Reproduce the listing below word for word, from its first line through the line containing "802.15.6: 802.15.6 -> 812.15.4", with both of those lines included.

# START OF RECORDS SHOWN

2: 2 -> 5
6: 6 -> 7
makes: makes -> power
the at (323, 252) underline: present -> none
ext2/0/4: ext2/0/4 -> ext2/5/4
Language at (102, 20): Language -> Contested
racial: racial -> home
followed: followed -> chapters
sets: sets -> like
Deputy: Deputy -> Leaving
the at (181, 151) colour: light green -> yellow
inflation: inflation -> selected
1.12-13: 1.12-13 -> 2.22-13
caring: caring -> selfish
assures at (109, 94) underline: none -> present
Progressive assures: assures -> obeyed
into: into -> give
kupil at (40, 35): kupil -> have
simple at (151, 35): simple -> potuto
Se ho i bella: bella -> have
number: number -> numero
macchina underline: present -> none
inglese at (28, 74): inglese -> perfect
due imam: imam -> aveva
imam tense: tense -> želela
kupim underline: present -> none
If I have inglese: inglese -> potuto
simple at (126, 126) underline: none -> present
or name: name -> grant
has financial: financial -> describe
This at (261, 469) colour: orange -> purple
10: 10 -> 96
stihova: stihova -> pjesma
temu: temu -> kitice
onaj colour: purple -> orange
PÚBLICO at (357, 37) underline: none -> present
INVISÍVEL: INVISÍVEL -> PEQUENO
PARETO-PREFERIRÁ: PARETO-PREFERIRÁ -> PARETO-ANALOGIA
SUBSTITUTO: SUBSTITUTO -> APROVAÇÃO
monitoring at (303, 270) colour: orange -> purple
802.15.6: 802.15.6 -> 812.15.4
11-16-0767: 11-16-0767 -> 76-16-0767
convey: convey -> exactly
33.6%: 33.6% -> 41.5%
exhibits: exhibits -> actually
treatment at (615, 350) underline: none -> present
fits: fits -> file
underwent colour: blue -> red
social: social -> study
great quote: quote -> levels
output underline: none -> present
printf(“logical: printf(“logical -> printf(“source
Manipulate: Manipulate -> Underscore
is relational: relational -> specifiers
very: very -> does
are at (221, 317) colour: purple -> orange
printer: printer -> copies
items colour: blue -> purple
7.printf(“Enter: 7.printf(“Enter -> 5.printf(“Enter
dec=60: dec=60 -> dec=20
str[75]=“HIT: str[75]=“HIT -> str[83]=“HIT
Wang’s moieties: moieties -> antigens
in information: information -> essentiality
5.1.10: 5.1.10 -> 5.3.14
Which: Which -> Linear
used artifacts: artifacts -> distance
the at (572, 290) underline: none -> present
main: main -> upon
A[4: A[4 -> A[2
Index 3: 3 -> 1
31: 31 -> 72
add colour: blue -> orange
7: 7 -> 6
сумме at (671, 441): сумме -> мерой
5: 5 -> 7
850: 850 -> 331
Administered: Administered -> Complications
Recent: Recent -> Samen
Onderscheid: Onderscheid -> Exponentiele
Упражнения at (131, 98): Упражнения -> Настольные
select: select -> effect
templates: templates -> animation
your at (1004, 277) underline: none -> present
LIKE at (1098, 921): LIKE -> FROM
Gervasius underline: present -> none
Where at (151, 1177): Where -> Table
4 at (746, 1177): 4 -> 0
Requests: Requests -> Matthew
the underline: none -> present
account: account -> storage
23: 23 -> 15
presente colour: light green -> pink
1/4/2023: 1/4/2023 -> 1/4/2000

# END OF RECORDS SHOWN

_COMPLETE ANSWER:_
2: 2 -> 5
6: 6 -> 7
makes: makes -> power
the at (323, 252) underline: present -> none
ext2/0/4: ext2/0/4 -> ext2/5/4
Language at (102, 20): Language -> Contested
racial: racial -> home
followed: followed -> chapters
sets: sets -> like
Deputy: Deputy -> Leaving
the at (181, 151) colour: light green -> yellow
inflation: inflation -> selected
1.12-13: 1.12-13 -> 2.22-13
caring: caring -> selfish
assures at (109, 94) underline: none -> present
Progressive assures: assures -> obeyed
into: into -> give
kupil at (40, 35): kupil -> have
simple at (151, 35): simple -> potuto
Se ho i bella: bella -> have
number: number -> numero
macchina underline: present -> none
inglese at (28, 74): inglese -> perfect
due imam: imam -> aveva
imam tense: tense -> želela
kupim underline: present -> none
If I have inglese: inglese -> potuto
simple at (126, 126) underline: none -> present
or name: name -> grant
has financial: financial -> describe
This at (261, 469) colour: orange -> purple
10: 10 -> 96
stihova: stihova -> pjesma
temu: temu -> kitice
onaj colour: purple -> orange
PÚBLICO at (357, 37) underline: none -> present
INVISÍVEL: INVISÍVEL -> PEQUENO
PARETO-PREFERIRÁ: PARETO-PREFERIRÁ -> PARETO-ANALOGIA
SUBSTITUTO: SUBSTITUTO -> APROVAÇÃO
monitoring at (303, 270) colour: orange -> purple
802.15.6: 802.15.6 -> 812.15.4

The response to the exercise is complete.